** Saved data entries **

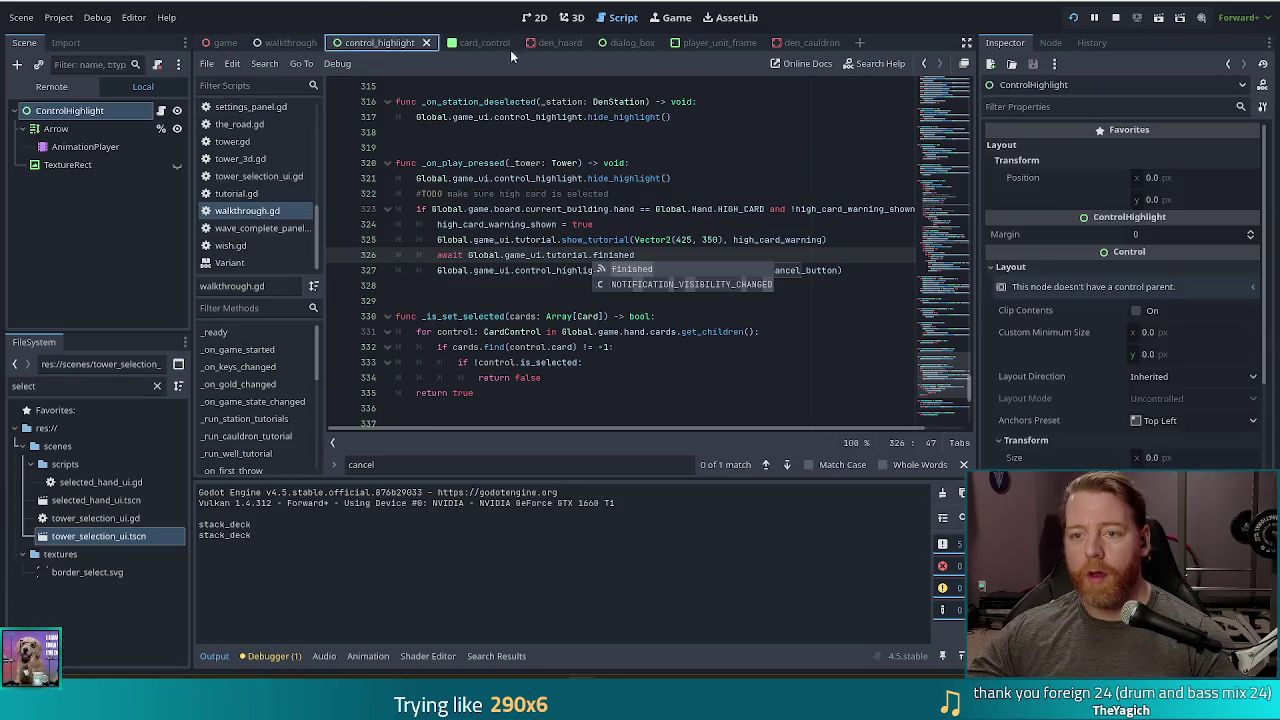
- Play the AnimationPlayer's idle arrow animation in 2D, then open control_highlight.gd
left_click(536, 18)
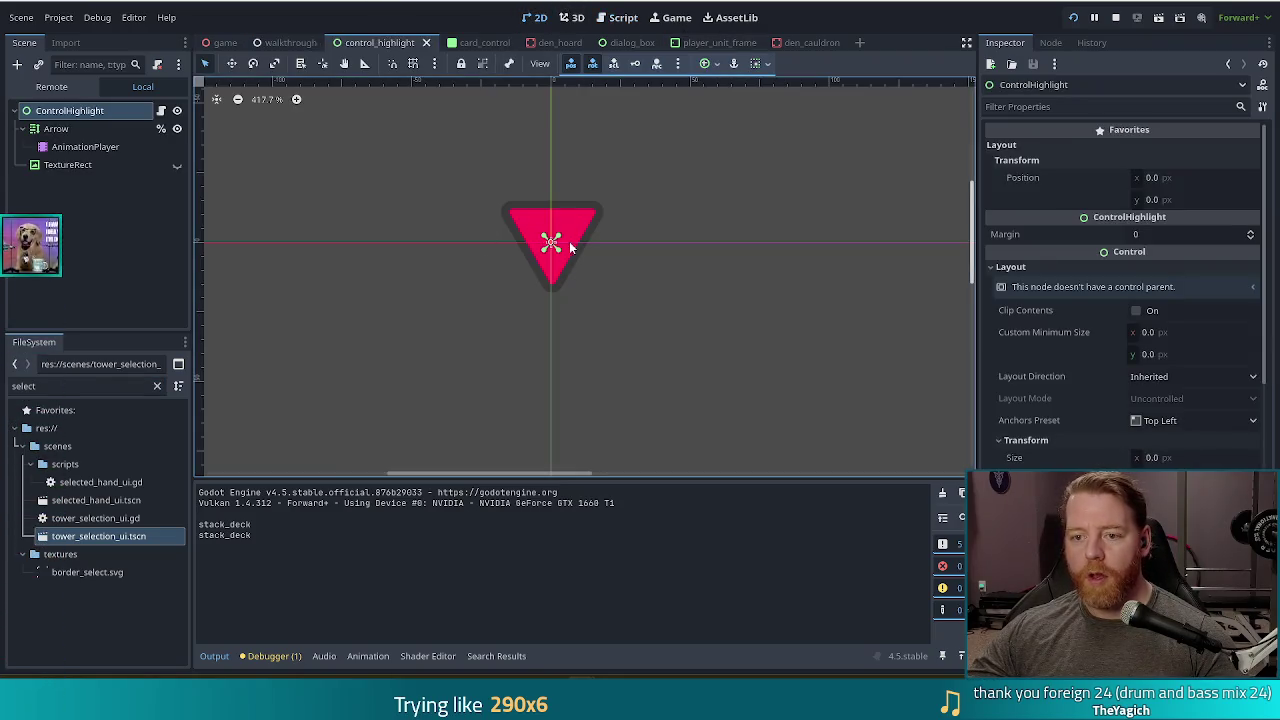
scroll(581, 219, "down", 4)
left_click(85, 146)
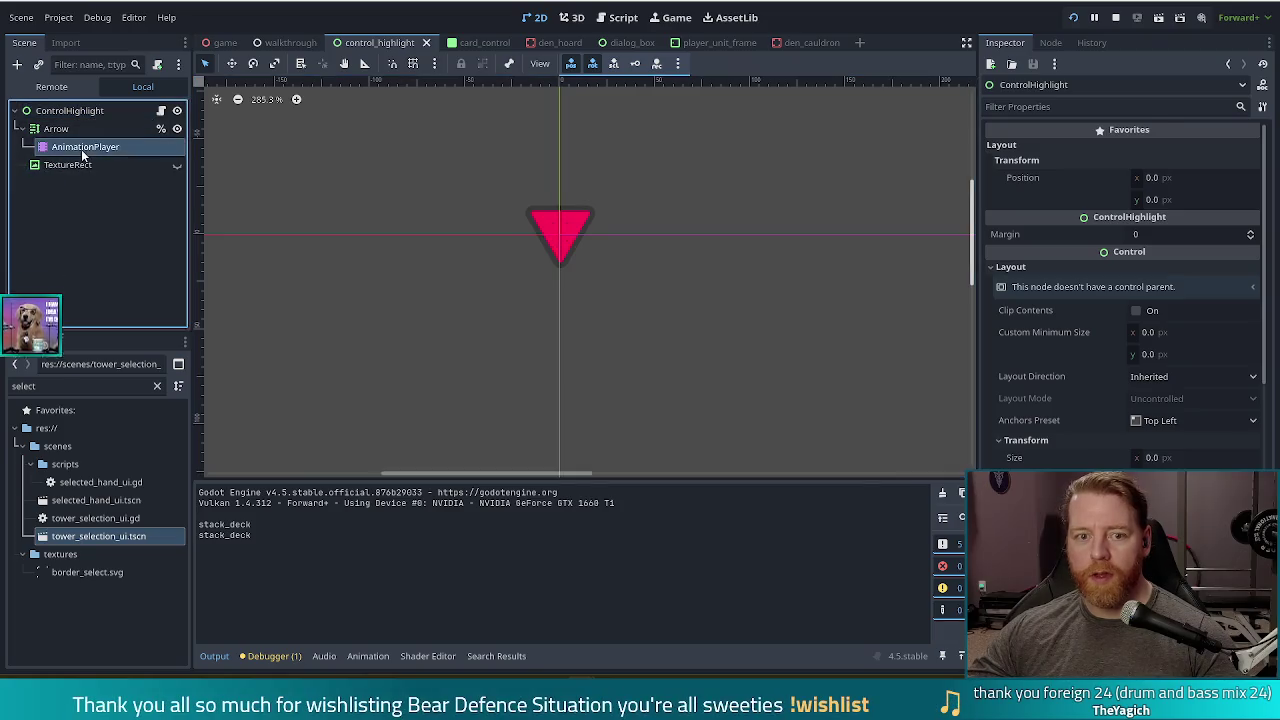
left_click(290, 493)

** WHAT TO WORK ON **
Repeat each line above exactly as it reads, omitting any pictures.

** RESPONSE **
- Play the AnimationPlayer's idle arrow animation in 2D, then open control_highlight.gd
left_click(536, 18)
scroll(581, 219, "down", 4)
left_click(85, 146)
left_click(290, 493)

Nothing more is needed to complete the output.